Het Zwigt

In 1758 Jan Wagenaar was appointed as the official historian of Amsterdam, giving him access to the city’s archives and records. He spent the next decade writing a great history of Amsterdam. The first of three volumes was published in 1760 and the last in 1767. They are wonderful books with many large plates like the one below. They also contain dozens of detailed street maps and plans of buildings. They show Amsterdam’s growth, from it’s humble beginnings as a fishing village to the magnificence of one of the most important cities in the world during the Dutch Golden Age, when this book was published.

 

Het Zwigt

 

This print, in the second volume, shows one of the entry roads into Amsterdam, from the direction of Utrecht. ‘Zwigt’ or ‘zwygt’ actually means ‘be silent’ and was the name given to the tower in the picture, as an insult or command to the neighbouring city of Utrecht. In 1522 the ‘Kloveniers Schutterij’ was established. They were a group of men charged with the defense of the city. They used a primitive type of musket called a ‘klover,’ hence the name. They were given the tower as a base and from it grew a complex of buildings that they used for meetings and target practice. By the time Wagenaar wrote his history, the military significance of the Kloveniers had all but disappeared and it had changed into a sort of society for the great and good of the city. The complex of buildings was now being used for social gatherings and to accommodate important visitors to Amsterdam. On the walls could be admired many group portraits of the different ‘compagieën,’ one of which was the famous Night Watch by Rembrandt van Rijn. The name of the street is the ‘Nieuwe Doelenstraat’ (new targets street) and the tower was located on the site of the current Hotel Doelen, which was built in 1883 after the demolition of the Kloveniers building complex.
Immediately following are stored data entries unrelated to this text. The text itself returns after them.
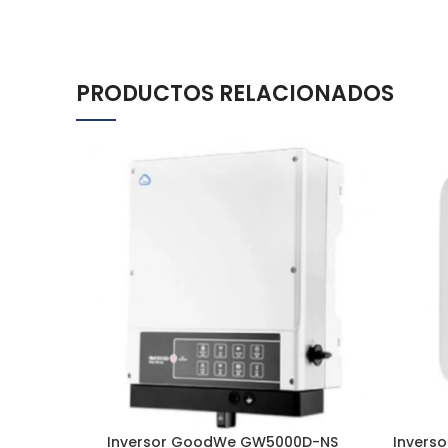
PRODUCTOS RELACIONADOS
Inversor GoodWe GW5000D-NS
Inverso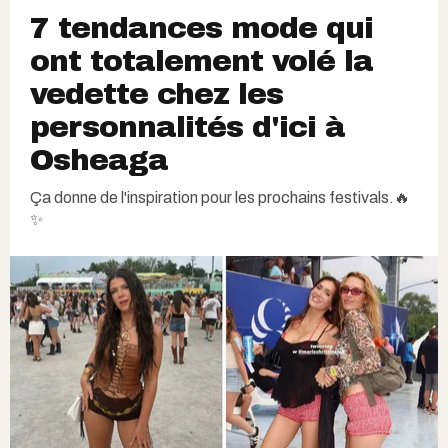
7 tendances mode qui
ont totalement volé la
vedette chez les
personnalités d'ici à
Osheaga
Ça donne de l'inspiration pour les prochains festivals.🔥
✨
The etching shows the tower and the guarded entrance to the city, with some soldiers having a chinwag in the front. To the right of the tower we can see the busy river Amstel. On of the quirky things is the crapping dog in the bottom right. In fact this dog, or one of his relatives, appears in many paintings and etchings from this time. Some are even depicted inside churches. The problem of dog poo on the street apparently started a long time ago.